━━━ EXCERPT PROVIDED

Who Needs a Reason to Hate Ann Romney?

I find it really hilarious how all of the super-duper ultra-progressive Liberals turn into the worst retrogrades in the universe when a chance comes to dump on an enemy. Or his wife. I don’t know how many times in the past couple of days I found the following quote from Ann Romney bandied around self-righteously by people who fail to realize that dumping on Ann Romney for making this particular statement turns them into anti-feminist bigots of the worst caliber:

“I love the fact that there are women out there who don’t have a choice and they must go to work and they still have to raise the kids. Thank goodness that we value those people too. And sometimes life isn’t easy for any of us.”

The following reaction to Ann Romney’s words appeared on the website that hides its contempt of women behind male privilege lists and commands to women as to which of our body parts we should not value:

You know who doesn’t love the fact that there are women (and men) who have no choice but to work, rather than staying home full-time? It’s those women (and men) who have no choice but to work. That’s not something they celebrate; that’s something they lament.

I’m a woman who always had and always will have to work. My sister is such a woman. My husband is such a man. We don’t have a choice to stay home even part-time, let alone full-time. And we in no way “lament” this. We actually do celebrate it, believe it or not.

I love it that I never had a choice to work or not. If I had, I might have given in to my indolence, my laziness, my inertia and deprived myself of the incredible joy my profession gives to me every day. It’s not easy to stay up reading when your peers are dancing in a nightclub. It’s no fun to receive yet another rejection from a journal. And it’s a total drag to have to get out of bed at 6 am to be at the final exam at 8 am, as I will do on Wednesday and Thursday.

Just like many of the people I know, I could have given in to the temptation and said, “Ah, to hell with all this trouble, the recalcitrant students, the mean publishing houses, the colleagues who constantly disagree, the tyranny of the alarm-clock, the annoying administrators, and the daunting tenure requirements.” I want to be honest here, so I won’t pretend that I would have worked nearly as hard if I had millions of dollars in a bank account. I know I wouldn’t have.

And if that happened, I would have never had the same intense intellectual growth as I experience now, I wouldn’t have cried for joy when getting yet another message from a student about how I changed her life, I wouldn’t have felt what it is like to create a comfortable life for myself from scratch, I wouldn’t have experienced making my very first big purchase with the money I made completely on my own, I wouldn’t have the same overwhelming pride in my own achievement as I do know. Hell, I wouldn’t even be with my husband because my passion for my career was the very first thing that attracted him to me.

━━━━━━
━━━ SOURCE INFORMATION

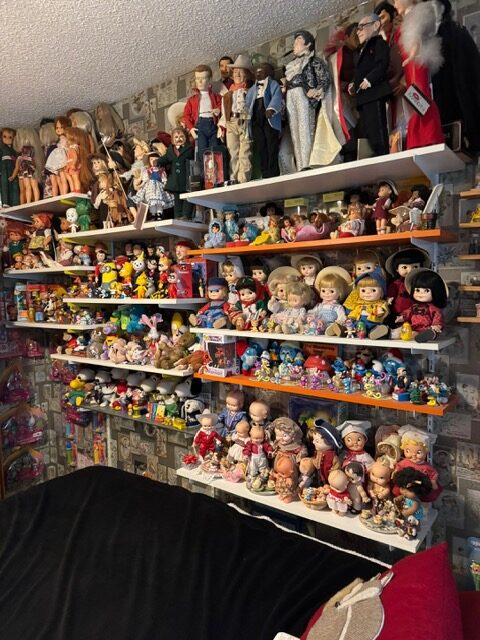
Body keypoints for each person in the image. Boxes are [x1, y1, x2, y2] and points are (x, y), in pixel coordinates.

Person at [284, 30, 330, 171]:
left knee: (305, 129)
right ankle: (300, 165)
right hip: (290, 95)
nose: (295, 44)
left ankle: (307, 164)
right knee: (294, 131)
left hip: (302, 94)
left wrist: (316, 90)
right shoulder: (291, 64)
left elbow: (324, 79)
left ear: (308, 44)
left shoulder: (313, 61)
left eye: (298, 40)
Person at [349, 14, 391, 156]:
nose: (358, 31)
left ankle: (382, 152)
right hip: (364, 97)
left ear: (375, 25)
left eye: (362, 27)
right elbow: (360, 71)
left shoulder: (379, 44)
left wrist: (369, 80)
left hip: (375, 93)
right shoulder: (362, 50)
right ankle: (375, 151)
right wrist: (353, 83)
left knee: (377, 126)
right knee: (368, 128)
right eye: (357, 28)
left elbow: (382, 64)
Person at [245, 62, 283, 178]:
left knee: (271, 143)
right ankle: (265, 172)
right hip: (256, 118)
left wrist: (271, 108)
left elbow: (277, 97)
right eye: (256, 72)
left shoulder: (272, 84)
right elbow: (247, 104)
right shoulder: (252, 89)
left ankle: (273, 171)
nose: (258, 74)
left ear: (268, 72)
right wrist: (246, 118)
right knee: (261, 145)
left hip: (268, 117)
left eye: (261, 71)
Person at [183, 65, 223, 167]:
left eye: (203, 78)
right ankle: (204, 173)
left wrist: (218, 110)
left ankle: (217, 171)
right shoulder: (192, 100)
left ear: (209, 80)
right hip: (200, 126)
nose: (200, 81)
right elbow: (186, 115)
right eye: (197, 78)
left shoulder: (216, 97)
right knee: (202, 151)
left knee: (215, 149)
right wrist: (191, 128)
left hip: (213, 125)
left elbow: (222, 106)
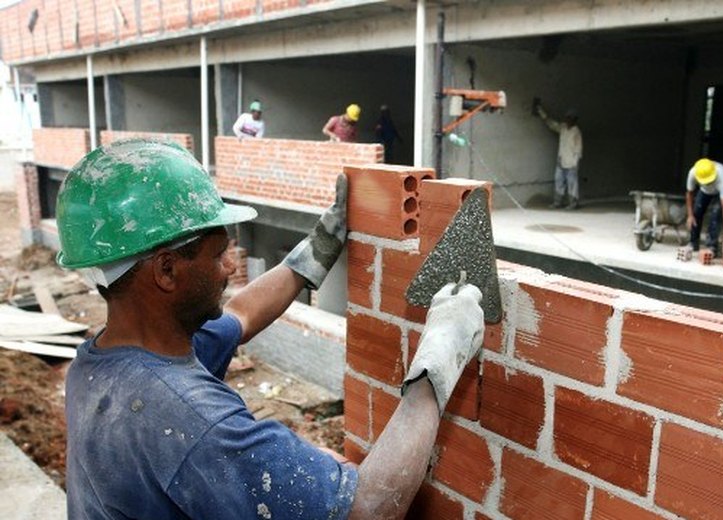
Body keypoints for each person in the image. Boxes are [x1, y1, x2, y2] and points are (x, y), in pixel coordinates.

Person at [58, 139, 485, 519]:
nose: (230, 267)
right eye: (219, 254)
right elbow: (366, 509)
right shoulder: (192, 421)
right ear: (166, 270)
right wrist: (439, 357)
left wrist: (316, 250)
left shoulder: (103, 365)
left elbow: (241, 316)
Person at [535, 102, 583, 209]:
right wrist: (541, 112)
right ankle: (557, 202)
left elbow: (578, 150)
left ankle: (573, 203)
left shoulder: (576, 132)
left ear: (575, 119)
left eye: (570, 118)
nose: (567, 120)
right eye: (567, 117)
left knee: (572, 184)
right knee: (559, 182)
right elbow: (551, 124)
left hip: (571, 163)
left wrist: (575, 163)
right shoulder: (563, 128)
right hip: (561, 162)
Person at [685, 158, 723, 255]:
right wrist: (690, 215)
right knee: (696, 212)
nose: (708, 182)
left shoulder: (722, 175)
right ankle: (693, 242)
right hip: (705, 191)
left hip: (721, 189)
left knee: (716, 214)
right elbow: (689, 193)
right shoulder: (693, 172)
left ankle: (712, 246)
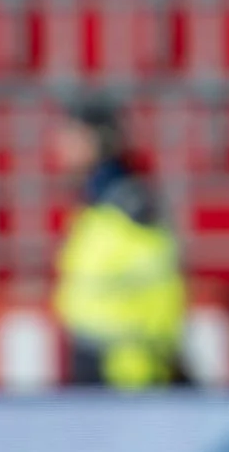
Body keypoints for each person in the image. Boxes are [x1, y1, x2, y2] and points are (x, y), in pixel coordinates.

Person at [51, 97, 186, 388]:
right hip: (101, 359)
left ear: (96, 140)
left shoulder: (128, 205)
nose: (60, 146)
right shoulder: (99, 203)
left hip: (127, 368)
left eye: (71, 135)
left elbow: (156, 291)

━━━━━━
━━━ SOURCE INFORMATION

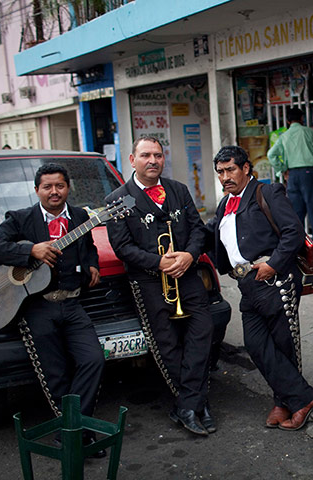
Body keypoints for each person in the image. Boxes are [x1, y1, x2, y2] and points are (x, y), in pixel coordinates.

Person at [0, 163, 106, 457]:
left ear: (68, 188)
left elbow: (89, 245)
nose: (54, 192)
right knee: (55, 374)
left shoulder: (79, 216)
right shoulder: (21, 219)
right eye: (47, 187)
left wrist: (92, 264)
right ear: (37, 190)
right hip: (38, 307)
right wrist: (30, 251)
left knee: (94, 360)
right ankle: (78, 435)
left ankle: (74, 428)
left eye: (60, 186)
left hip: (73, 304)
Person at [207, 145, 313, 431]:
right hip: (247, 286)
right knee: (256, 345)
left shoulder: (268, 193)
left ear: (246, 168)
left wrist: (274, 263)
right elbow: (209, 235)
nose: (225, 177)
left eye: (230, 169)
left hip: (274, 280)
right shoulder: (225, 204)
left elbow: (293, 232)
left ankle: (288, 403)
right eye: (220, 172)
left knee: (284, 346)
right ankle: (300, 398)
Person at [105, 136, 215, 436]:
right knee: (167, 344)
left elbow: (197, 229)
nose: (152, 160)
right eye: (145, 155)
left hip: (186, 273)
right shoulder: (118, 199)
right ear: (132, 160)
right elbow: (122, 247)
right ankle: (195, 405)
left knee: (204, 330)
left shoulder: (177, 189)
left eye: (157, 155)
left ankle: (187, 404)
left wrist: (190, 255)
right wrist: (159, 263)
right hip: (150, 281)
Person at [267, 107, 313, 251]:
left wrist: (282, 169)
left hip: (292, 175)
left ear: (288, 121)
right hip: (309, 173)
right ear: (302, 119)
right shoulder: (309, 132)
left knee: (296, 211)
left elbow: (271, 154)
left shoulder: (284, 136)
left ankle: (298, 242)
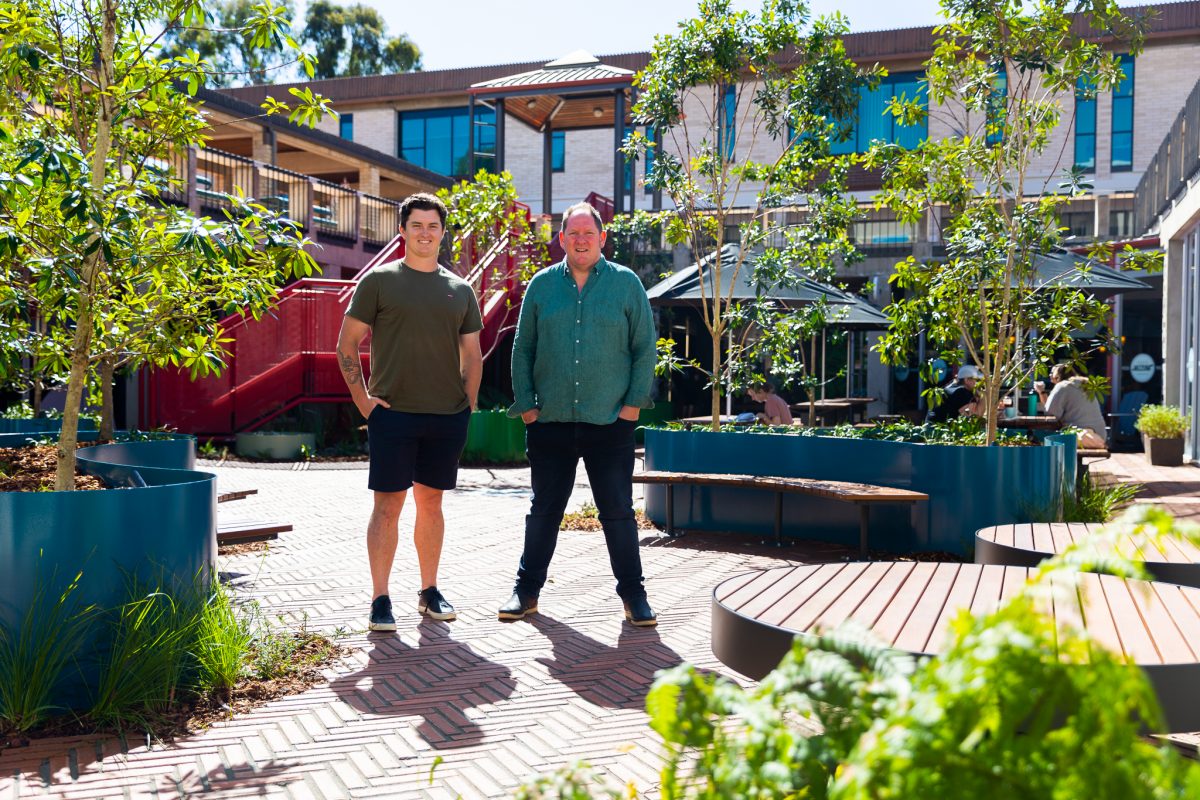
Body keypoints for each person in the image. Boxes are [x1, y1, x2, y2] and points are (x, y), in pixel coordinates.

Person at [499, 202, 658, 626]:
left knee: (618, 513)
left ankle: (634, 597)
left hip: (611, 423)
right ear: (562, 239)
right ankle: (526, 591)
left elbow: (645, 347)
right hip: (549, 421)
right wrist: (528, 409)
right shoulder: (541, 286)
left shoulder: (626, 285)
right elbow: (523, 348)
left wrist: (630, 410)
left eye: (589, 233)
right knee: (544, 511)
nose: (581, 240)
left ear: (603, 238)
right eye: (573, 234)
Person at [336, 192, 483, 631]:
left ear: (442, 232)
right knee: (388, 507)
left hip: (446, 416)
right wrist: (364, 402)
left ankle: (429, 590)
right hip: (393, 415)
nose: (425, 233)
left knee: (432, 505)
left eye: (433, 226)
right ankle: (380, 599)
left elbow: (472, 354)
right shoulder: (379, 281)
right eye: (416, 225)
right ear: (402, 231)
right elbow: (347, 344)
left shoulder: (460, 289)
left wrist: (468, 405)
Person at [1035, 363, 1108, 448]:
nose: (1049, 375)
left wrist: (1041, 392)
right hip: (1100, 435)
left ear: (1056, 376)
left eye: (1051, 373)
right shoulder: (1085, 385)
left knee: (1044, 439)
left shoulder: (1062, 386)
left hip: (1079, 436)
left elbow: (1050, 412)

━━━━━━
━━━ SOURCE INFORMATION

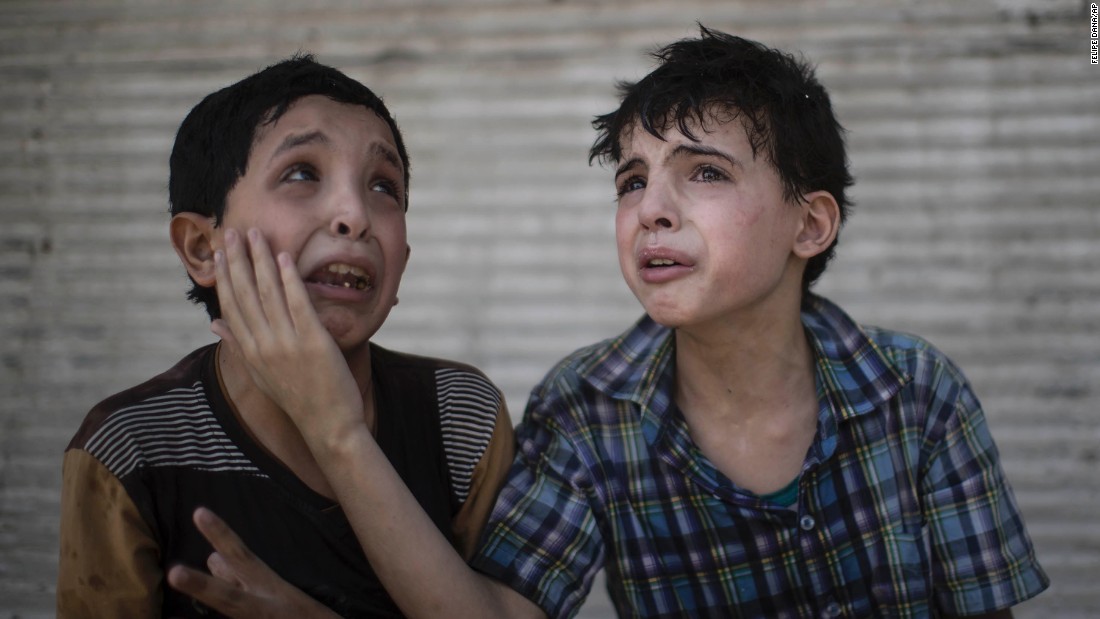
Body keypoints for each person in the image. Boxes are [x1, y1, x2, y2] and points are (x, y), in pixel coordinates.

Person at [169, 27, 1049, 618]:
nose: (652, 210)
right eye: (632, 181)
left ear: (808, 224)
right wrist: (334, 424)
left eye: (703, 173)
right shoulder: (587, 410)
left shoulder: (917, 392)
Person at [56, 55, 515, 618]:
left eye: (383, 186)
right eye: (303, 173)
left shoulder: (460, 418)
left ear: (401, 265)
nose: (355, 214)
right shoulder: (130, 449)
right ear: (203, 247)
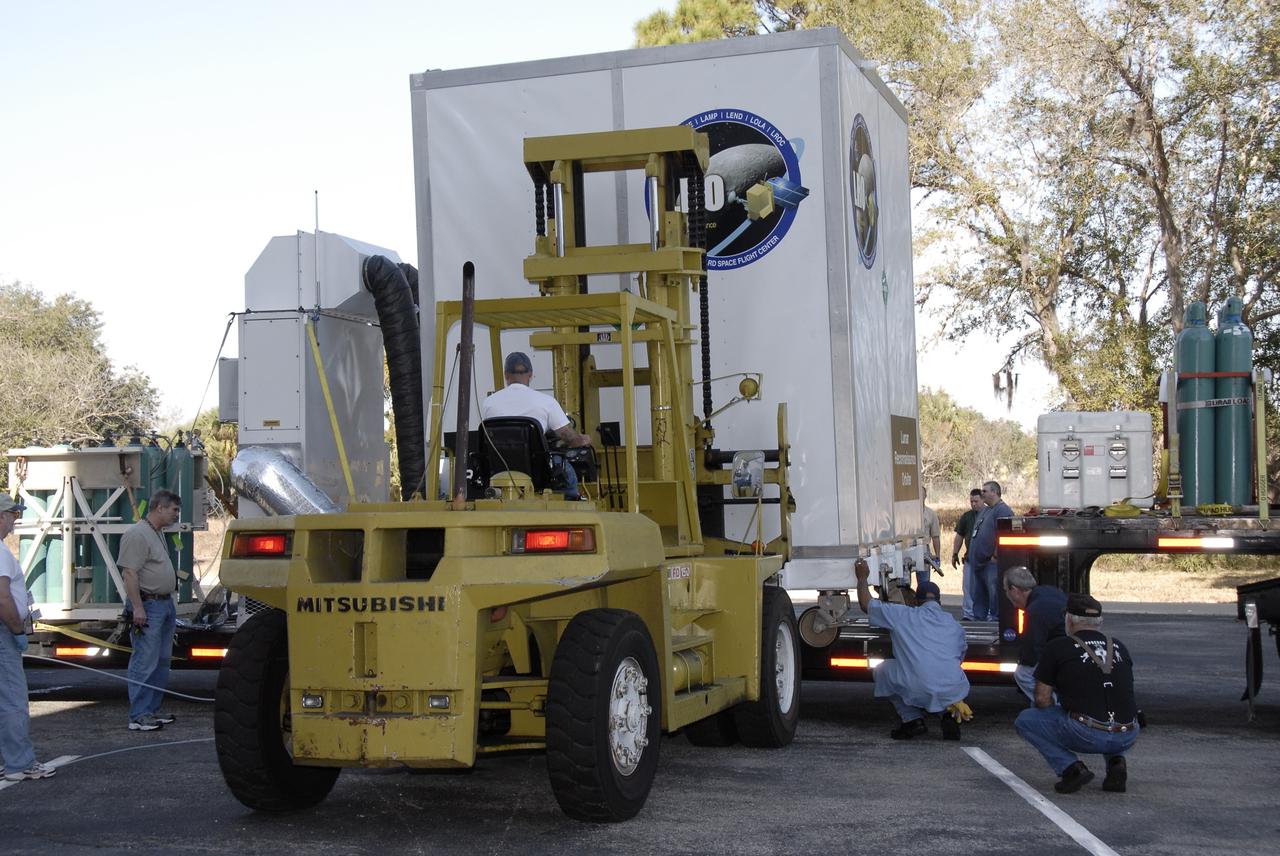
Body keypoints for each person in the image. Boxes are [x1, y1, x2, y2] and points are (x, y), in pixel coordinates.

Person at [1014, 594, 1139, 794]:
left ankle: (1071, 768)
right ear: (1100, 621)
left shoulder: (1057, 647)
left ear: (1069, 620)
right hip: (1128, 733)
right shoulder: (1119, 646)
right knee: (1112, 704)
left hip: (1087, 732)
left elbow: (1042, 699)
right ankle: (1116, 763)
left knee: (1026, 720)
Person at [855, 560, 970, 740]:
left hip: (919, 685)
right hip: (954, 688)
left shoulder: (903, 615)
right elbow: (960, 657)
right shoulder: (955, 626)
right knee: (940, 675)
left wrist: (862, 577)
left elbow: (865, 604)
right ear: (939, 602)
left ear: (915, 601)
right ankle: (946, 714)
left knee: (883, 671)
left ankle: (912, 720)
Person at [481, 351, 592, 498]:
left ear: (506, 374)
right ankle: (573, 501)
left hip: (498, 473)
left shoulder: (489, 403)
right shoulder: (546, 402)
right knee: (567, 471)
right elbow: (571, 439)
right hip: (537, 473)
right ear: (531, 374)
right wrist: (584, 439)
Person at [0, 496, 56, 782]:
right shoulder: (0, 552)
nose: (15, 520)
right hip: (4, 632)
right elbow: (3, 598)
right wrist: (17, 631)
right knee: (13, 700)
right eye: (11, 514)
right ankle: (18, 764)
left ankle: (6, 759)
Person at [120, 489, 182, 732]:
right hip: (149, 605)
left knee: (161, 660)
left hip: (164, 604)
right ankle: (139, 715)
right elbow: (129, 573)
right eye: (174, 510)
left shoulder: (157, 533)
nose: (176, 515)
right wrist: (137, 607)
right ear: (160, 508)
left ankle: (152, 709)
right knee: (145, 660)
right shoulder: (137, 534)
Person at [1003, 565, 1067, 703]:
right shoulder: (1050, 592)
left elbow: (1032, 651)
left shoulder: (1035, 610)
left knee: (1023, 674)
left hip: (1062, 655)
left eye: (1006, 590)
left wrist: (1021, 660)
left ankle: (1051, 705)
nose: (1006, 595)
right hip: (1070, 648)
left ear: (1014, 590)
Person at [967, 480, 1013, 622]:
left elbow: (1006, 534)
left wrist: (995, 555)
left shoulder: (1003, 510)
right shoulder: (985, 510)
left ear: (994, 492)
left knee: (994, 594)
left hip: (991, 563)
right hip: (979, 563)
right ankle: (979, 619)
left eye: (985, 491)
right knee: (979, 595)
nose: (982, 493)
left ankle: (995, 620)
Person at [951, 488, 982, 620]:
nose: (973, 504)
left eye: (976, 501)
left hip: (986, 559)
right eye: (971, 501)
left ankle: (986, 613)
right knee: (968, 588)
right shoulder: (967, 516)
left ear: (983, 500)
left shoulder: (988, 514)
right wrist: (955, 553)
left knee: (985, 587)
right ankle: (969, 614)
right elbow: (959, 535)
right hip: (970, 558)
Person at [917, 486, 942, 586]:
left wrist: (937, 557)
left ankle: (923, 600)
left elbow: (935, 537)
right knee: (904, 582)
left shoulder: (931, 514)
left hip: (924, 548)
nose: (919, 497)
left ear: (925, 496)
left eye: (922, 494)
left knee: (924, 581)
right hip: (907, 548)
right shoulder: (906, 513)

━━━━━━

Put this sentence from the post about Ann Romney into Spanish: "I'm a woman who always had and always will have to work." The listing has no connection to the post about Ann Romney.

EXERCISE OUTPUT: Soy una mujer que siempre ha tenido y siempre tendrá que trabajar.